== PROBLEM ==
Every line below between the line holding "# Step: Select" and the line holding "pyautogui.click(540, 240)", inclusive, should be repeated exactly, and all other lines omitted.
### RECORDS SUPPLIED
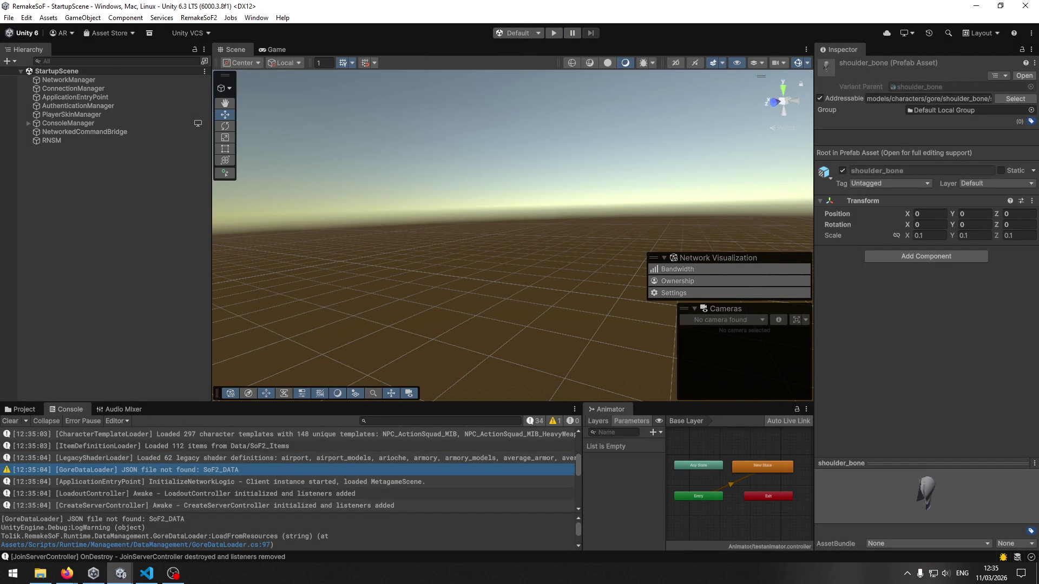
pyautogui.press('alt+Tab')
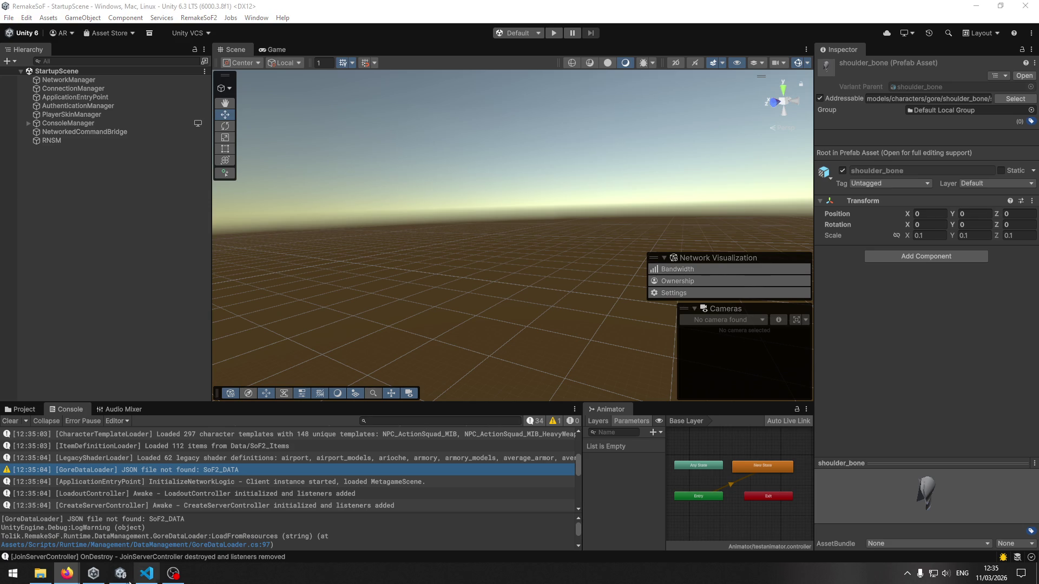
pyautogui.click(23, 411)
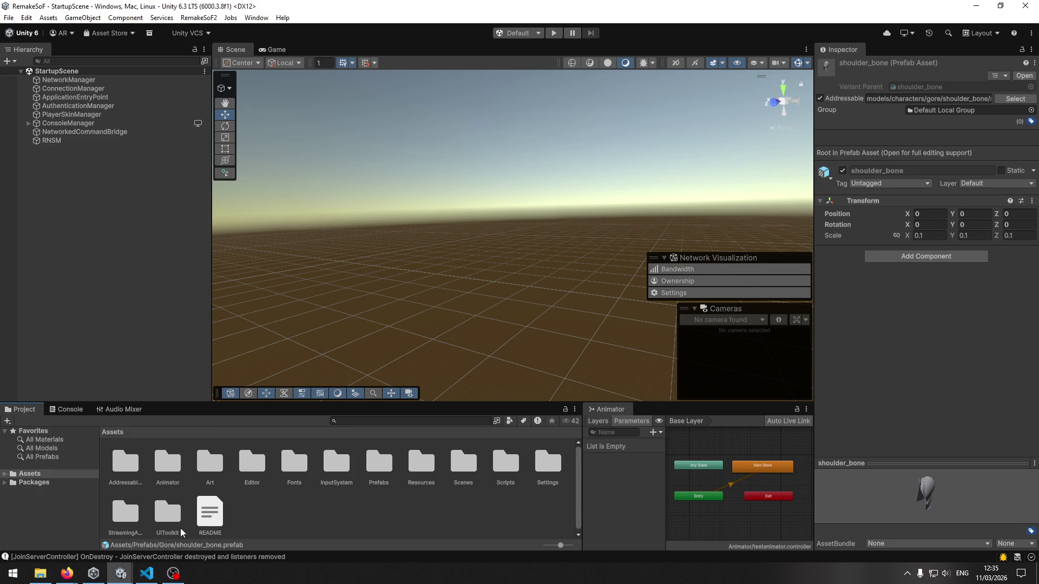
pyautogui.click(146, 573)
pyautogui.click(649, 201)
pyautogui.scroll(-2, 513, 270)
######
### RECORDS SUPPLIED
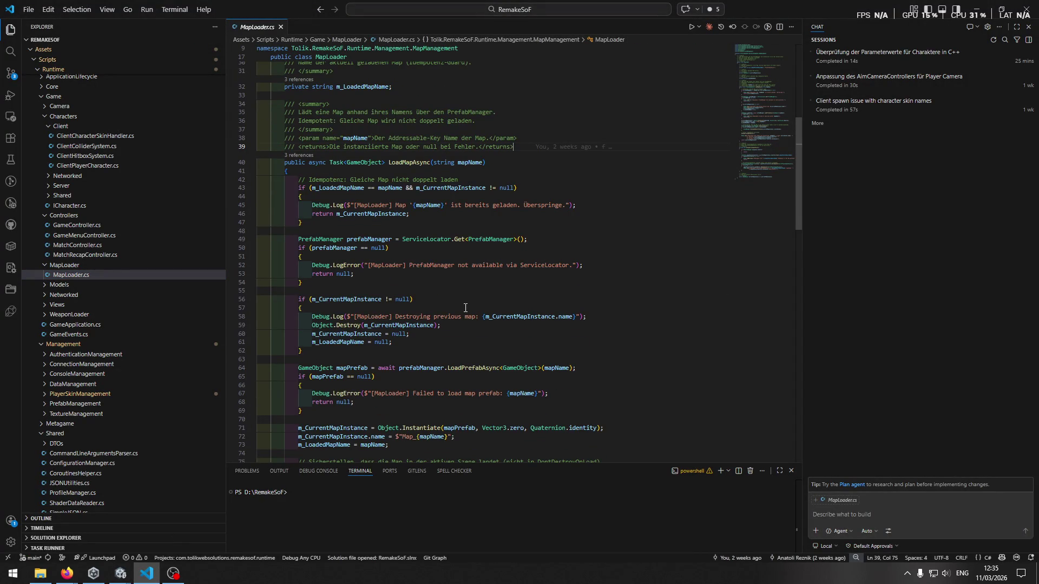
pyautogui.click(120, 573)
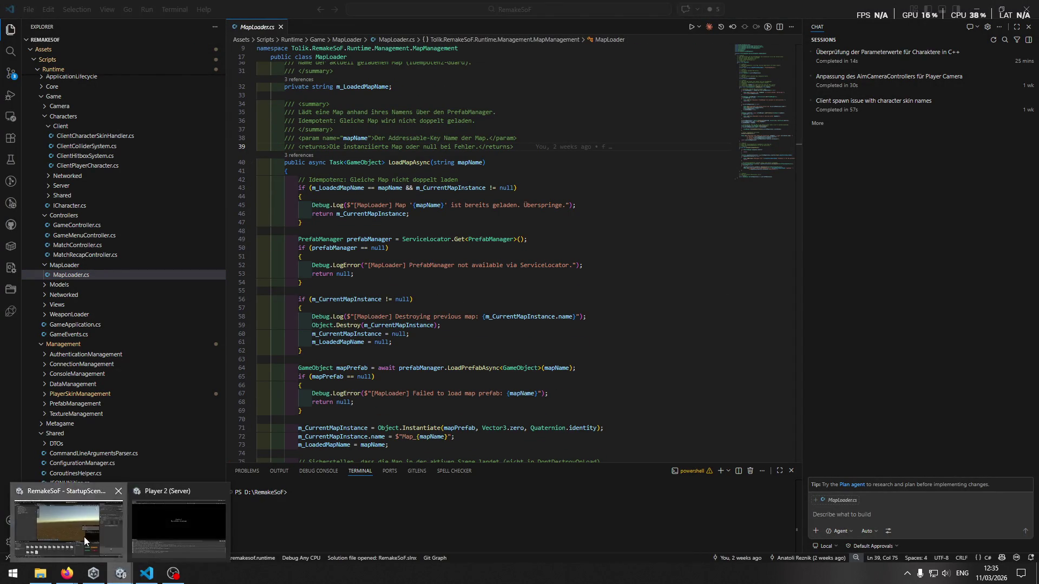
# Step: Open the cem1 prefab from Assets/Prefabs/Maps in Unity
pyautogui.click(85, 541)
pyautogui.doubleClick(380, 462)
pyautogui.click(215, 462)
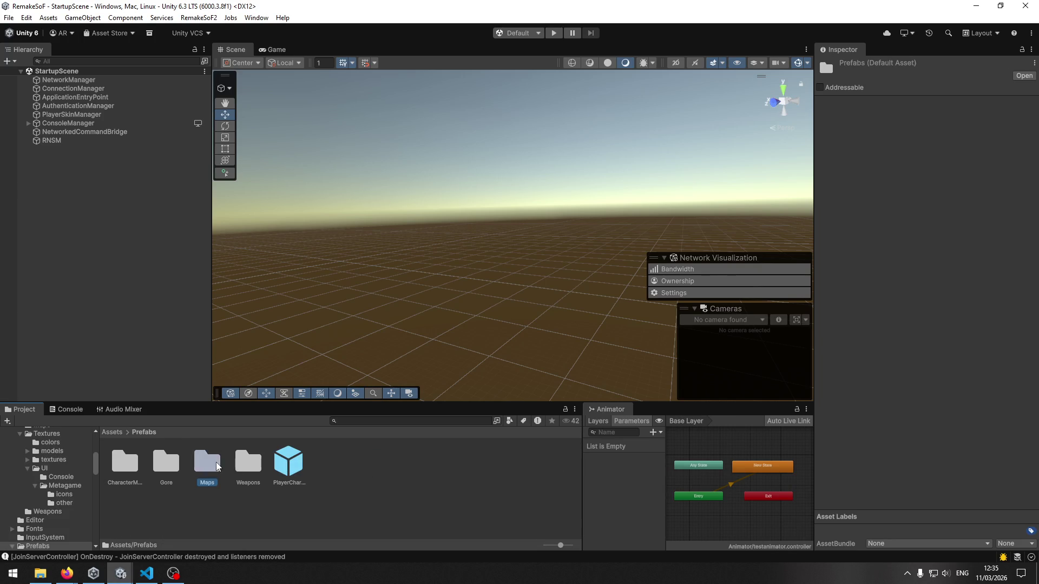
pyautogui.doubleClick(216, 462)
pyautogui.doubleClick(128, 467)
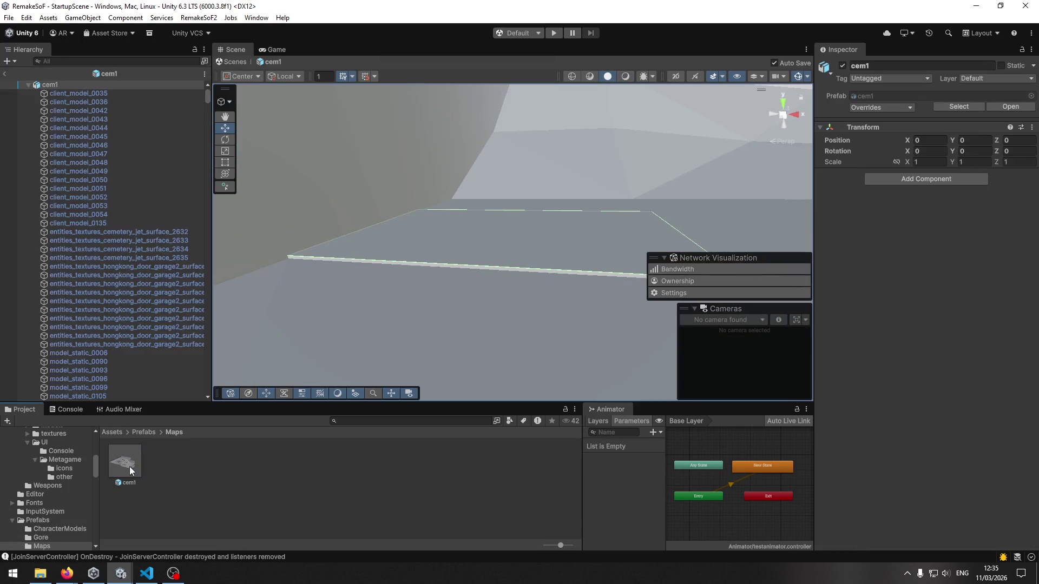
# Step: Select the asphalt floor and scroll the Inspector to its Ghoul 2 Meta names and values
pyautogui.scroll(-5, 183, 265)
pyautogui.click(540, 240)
######
### RECORDS SUPPLIED
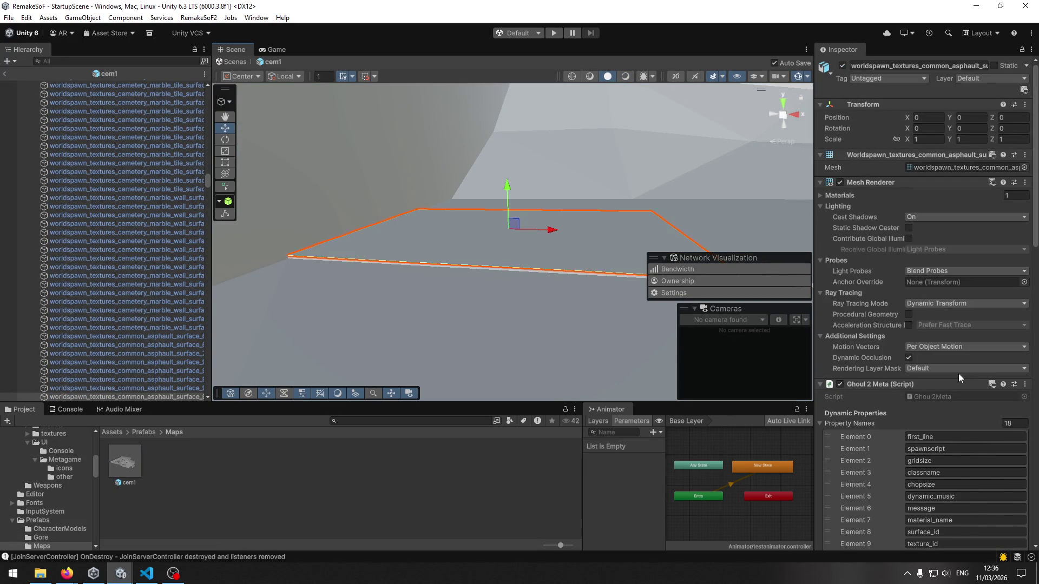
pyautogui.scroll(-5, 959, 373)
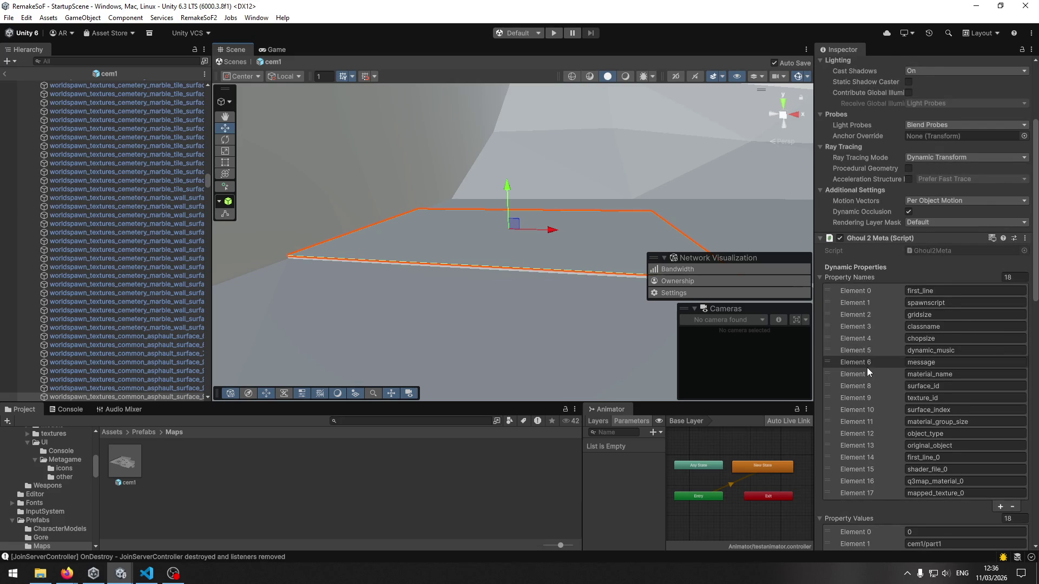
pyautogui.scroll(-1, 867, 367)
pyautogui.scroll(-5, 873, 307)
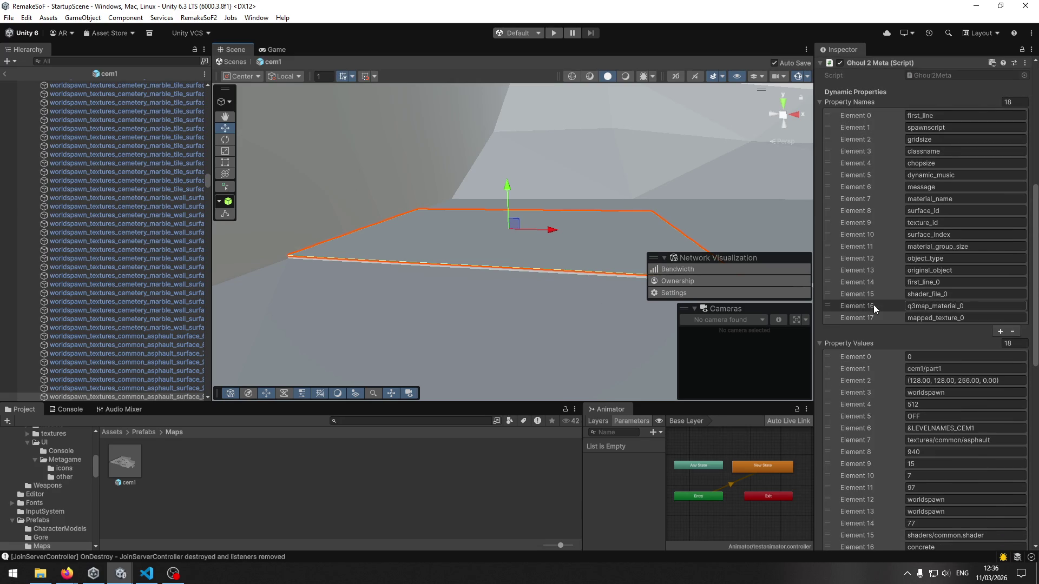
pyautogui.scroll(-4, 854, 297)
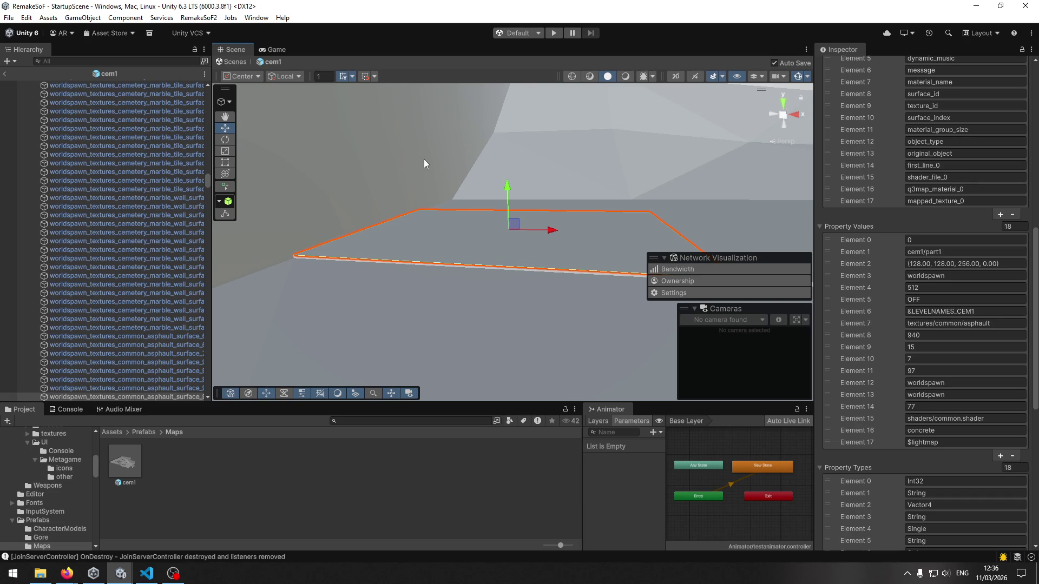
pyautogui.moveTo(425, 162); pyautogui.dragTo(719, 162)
######
== OUTPUT FOR THIS TASK ==
# Step: Select the asphalt floor and scroll the Inspector to its Ghoul 2 Meta names and values
pyautogui.scroll(-5, 183, 265)
pyautogui.click(540, 240)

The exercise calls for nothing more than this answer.